Politic?

This is a blog dedicated to a personal interpretation of political news of the day. I attempt to be as knowledgeable as possible before commenting and committing my thoughts to a day's communication.

Saturday, December 14, 2013

Victim Justice

"While my judicial independence is very important, in the sense that I must be able to decide cases without fear or favour, such independence does not mean that I should conduct myself as if unmoored from legislative directives. Put another way, I can't just do whatever I want."
"I should give Parliament and its stated objectives due respect and assume it has considered the reasonably foreseeable consequences of its actions. To my mind, whatever personal views I may have on the matter are immaterial; as a simple matter of rule of law, I must put Parliament's expressed will into effect."
"While they may not exactly put it this way, some argue that the mandatory surcharge is problematic sentencing policy simply on the basis of the old proverb that one cannot get blood from a stone. However, sentencing policy is a subject matter properly within the scope of the legislature. One could certainly argue that any effort to modify the sentencing regime to enhance the services extended to victims of crime is a valid, and even laudable, legislative objective."
"Again, anyone who spends any time around the criminal courts will know that victims require assistance and consideration. The process can be quite an ordeal for them. The view that sentencing ought not be only about the offenders is a legitimate view to hold."
"Those who refuse to make a reasonable effort without reasonable excuse should bear the consequences.With the greatest respect to those who have held otherwise, I will impose the mandatory victim fine surcharge without extraordinary qualification."
Ontario Court Justice Kevin Phillips

"This is exciting to see. This is a fair application of the sentencing regime as Parliament has intended it. We want to see judges applying the law with consistency in this way."
"The politicians, the people that we elect across Canada, those who represent us, those members of Parliament, they are the ones that are given the power from the citizens to create the laws, and it is a judge's role to impose those legislative directives that have been given to them."
Heidi Illingworth, executive director, Canadian Resource Centre for Victims of Crime

The Canadian public has read several instances of judges whose attitudes are belligerent to the recently passed legislation informing that judges will no longer have the discretion whether or not to impose a victim surcharge on perpetrators of crime. That surcharge, generally in the sum of $100 or $200 dependent on crime severity, is automatically supposed to be imposed during sentencing of criminal activities. It is meant to go into a general fund to aid the victims of crime.
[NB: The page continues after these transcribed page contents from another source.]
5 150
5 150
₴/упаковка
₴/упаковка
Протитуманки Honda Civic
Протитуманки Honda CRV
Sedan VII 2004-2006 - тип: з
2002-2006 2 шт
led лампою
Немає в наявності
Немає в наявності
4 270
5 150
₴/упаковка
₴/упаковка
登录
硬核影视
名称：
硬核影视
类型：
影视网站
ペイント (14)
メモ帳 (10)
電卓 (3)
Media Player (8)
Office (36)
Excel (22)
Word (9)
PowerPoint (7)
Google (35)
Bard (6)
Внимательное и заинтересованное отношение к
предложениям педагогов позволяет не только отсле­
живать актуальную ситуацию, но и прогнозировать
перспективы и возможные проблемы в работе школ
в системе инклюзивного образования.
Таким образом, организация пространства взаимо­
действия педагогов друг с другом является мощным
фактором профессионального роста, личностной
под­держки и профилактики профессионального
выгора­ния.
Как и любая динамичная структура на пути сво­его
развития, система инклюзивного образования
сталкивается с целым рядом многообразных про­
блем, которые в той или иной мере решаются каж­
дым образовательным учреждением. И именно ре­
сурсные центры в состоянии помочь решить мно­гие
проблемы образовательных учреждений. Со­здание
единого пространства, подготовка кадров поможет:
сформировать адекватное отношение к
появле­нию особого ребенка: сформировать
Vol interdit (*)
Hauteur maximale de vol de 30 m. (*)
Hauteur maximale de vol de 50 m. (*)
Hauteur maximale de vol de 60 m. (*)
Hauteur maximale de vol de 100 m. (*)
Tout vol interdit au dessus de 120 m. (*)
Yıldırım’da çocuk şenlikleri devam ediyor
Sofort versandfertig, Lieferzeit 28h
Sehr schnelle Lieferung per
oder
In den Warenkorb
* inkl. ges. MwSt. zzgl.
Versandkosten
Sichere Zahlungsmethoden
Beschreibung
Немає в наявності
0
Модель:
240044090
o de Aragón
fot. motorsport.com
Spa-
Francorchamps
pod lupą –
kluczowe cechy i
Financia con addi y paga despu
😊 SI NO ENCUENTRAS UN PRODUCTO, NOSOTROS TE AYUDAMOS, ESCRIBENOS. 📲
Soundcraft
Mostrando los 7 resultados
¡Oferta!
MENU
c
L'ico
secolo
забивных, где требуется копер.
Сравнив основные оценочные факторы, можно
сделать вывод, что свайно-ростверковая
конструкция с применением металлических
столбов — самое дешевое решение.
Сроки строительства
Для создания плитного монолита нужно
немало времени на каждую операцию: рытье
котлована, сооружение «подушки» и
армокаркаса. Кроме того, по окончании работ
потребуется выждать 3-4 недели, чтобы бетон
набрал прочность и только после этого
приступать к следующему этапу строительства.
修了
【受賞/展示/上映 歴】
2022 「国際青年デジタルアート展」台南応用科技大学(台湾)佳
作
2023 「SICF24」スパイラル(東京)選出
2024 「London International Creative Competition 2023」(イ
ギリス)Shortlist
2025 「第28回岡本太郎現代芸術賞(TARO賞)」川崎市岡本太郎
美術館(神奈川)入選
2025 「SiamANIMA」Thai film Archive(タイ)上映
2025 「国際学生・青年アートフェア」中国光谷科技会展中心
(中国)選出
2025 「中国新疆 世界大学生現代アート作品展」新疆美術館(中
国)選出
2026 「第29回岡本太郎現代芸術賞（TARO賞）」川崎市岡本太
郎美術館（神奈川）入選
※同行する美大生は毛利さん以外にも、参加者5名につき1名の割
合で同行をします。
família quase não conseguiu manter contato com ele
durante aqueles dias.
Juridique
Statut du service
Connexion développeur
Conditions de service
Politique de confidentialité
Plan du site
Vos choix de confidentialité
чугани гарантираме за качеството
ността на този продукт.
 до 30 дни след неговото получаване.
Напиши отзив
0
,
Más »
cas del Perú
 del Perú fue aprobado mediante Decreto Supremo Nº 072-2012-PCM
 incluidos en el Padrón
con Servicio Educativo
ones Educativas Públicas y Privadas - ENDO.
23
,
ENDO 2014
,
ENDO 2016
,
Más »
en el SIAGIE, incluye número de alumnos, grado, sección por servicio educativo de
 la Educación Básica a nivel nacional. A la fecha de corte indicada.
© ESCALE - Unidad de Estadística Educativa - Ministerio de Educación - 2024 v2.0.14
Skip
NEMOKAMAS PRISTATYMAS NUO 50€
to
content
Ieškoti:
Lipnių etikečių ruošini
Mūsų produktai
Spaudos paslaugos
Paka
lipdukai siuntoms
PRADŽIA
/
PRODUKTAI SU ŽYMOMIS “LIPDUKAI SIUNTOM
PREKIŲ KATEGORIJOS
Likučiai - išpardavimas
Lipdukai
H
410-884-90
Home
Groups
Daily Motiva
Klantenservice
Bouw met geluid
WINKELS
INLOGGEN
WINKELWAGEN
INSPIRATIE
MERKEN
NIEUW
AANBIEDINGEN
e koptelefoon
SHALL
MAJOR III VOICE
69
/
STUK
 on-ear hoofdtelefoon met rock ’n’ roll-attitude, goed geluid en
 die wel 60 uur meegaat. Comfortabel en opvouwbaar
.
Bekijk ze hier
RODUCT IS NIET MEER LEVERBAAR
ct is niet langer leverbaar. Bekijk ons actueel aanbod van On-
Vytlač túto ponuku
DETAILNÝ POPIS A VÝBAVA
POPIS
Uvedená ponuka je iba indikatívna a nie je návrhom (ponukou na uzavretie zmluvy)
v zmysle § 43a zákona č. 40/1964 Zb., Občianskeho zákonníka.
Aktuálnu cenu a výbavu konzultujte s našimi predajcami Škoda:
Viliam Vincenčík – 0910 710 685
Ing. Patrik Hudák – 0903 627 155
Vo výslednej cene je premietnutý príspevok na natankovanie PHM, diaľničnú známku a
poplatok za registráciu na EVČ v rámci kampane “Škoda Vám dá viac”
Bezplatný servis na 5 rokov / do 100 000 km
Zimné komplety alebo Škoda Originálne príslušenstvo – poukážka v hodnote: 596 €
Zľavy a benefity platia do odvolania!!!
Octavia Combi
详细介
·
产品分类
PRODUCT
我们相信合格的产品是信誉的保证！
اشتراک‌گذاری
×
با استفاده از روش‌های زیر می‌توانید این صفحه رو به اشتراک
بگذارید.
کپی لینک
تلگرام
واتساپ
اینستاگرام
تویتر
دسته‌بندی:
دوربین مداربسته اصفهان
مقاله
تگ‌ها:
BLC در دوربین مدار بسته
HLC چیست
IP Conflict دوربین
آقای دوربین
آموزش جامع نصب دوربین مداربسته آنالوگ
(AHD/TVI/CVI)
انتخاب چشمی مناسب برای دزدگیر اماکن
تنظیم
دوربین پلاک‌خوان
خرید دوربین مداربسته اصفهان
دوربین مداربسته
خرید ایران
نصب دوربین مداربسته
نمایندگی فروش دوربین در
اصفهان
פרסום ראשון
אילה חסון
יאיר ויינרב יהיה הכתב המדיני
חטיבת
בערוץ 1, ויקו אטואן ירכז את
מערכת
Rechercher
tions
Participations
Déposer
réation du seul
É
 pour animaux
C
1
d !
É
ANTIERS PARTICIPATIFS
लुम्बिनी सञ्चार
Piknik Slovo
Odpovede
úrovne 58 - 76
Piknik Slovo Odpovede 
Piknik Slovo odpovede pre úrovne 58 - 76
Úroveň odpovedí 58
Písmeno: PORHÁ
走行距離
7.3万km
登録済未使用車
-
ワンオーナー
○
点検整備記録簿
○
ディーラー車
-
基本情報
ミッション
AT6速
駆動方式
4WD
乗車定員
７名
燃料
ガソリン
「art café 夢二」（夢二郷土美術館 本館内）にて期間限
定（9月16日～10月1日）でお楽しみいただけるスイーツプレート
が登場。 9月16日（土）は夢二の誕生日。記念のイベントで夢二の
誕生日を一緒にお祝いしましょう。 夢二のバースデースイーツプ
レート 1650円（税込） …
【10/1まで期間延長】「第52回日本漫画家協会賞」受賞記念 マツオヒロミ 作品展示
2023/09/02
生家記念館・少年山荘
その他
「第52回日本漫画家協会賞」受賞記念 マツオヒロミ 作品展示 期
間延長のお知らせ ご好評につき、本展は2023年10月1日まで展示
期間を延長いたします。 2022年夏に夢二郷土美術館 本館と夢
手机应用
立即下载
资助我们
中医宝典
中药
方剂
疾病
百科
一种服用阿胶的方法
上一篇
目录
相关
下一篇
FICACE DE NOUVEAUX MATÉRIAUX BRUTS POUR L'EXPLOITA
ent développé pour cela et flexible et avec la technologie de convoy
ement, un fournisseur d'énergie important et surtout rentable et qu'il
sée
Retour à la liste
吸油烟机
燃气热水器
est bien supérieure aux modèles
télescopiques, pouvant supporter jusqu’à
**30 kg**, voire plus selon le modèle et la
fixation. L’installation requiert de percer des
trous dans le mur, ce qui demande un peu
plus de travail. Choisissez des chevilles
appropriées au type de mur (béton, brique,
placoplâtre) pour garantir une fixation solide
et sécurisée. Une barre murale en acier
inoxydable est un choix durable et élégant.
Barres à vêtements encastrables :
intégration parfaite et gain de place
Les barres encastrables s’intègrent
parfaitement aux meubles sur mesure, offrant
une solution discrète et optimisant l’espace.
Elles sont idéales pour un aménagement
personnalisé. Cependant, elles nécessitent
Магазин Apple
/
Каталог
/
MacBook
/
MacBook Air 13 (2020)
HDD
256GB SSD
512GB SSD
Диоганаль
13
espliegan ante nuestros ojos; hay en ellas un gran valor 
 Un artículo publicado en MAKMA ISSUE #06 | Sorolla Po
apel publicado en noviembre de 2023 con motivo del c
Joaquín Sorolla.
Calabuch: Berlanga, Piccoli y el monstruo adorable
While society focuses on criminal activity and the disciplinary results of a trial when someone is found guilty of a criminal offence, rarely do we give very much thought to the plight of victims. It is the victims of crime that are left to pick up the broken pieces of their lives. Crime has a number of costs imposed upon the victims, and one of them, besides the psychological and physical trauma, is monetary costs where restitution is possible through the victim surcharge.

In the case in question a man who lives on a disability pension was found guilty of a crime. The presiding judge, Justice Philips, decided in his wisdom to give all due respect to the law of the land. He outright spurned taking action that a number of other justices have done to express their contempt of the new victim surcharge law, such as allowing a lifetime to pay off the charge at payment of 30 cents a month, or imposing a $1 fine, citing perceived inability to pay.

Waiving a mandatory fine under the new legislation goes beyond the jurisdiction of a judge whose professional task is to uphold the law, including laws with which they take exception. If a newly introduced law is held to be constitutional it must be given due respect and obeyed. To do otherwise is to go beyond the law, and to become a law unto themselves which some justices appear to feel they are entitled to do.

Ontario Court Justice Stephen Hunter took it upon himself to characterize the new law as a punitive 'tax'. As a tax, he held it was therefore unconstitutional. Another judge simply acted as though the law was never passed. While others have given between 50 and 90 years to pay the offender's stipulated mandatory surtax. They have taken umbrage that discretion in decision-making has been removed in the imposition of the victim surtax.

Previously, many justices took the liberty of not even enquiring to determine whether proof existed when someone found guilty of committing crime claimed an inability to pay the surtax; they simply waived it out of hand.